Tschetscheniens maßgeblichster und abscheulichster militanter Führer, Schamil Bassajew, gründete eine spezielle Gruppe namens Rijadus-Salichin (Gärten der Tugendhaften), um Terroranschläge und insbesondere Selbstmordattentate zu organisieren. Die Gruppe bestand aus einem kleinen, aber beständigen Kern von Rekrutierern, während gewöhnliche Mitglieder jedoch in rascher Folge verheizt wurden und in den Flammen der Selbstmordexplosionen verdampften.
Trotz all dieser gewalttätigen "Kreativität" war die Situation für die Terroristen schwierig. Sie verloren im Guerillakrieg allmählich an Boden, ihre Reihen wurden zusehends dezimiert, und kleinere Untergruppen fielen dadurch vollständig auseinander. Alles, was ihnen blieb, war Terroranschläge zu verüben, um die Öffentlichkeit psychologisch zu brechen und Moskau dazu zu bringen, mit ihnen zu verhandeln.
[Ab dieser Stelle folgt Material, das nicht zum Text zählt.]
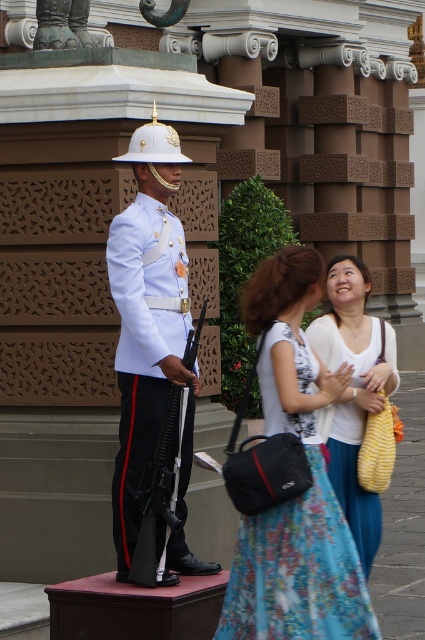
You are a photographer taking a picture of the ceremonial guard in front of the palace. You notice two points marked in the scene. The first point is at coordinate point (x=224, y=596) and the second is at point (x=135, y=237). Which point is nearer to your camera lens?

Point (x=224, y=596) is closer to the camera than point (x=135, y=237).

You are a photographer planning to capture a photo of the ceremonial guard and a visitor in front of the palace. The visitor is wearing a white fabric dress at center. The ceremonial guard is wearing a white glossy uniform at center. Based on their sizes, which clothing item would you position closer to the camera to ensure both appear proportionally balanced in the photo?

The white glossy uniform at center is smaller in size compared to the white fabric dress at center. To balance their sizes in the photo, position the white glossy uniform at center closer to the camera so it appears larger, while placing the white fabric dress at center slightly farther back to make it look smaller.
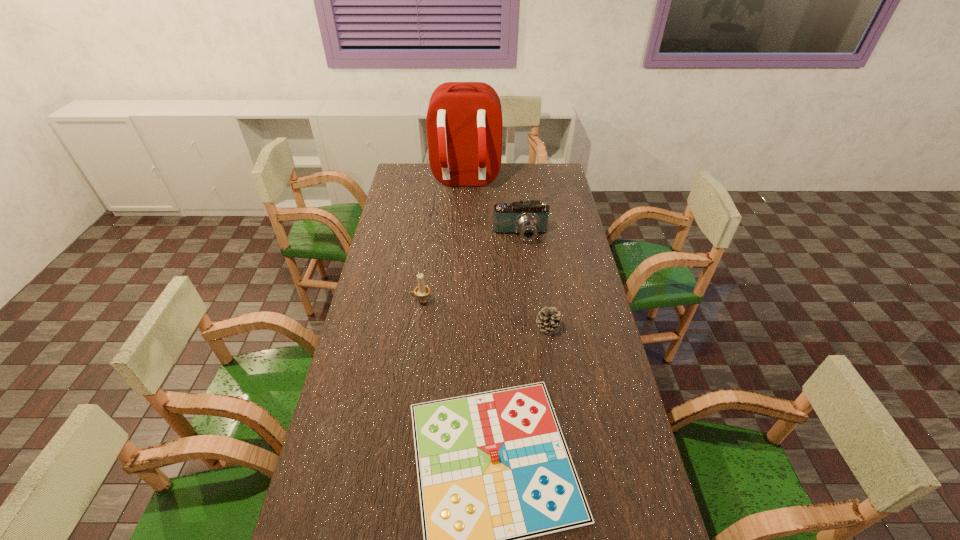
Find the location of a particular element. The image size is (960, 540). vacant space located 0.100m on the handle side of the third farthest object is located at coordinates (384, 301).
In dieser neuen Phase des Terrors spielten zwei Personen eine Schlüsselrolle. Zum einen war da Schamil Bassajew, ein anerkannter Terroristenführer, der 1995 die größte erfolgreiche Massengeiselnahme durch tschetschenische Militanten in Budjonnowsk organisiert hatte. Damals erfüllte Russland die Forderungen der Terroristen, was es den Militanten ermöglichte, ihre Bewegung vor dem Zusammenbruch zu retten. Und jetzt war das böse Genie von Bassajew gefragt, um einen noch grandioseren Angriff zu planen.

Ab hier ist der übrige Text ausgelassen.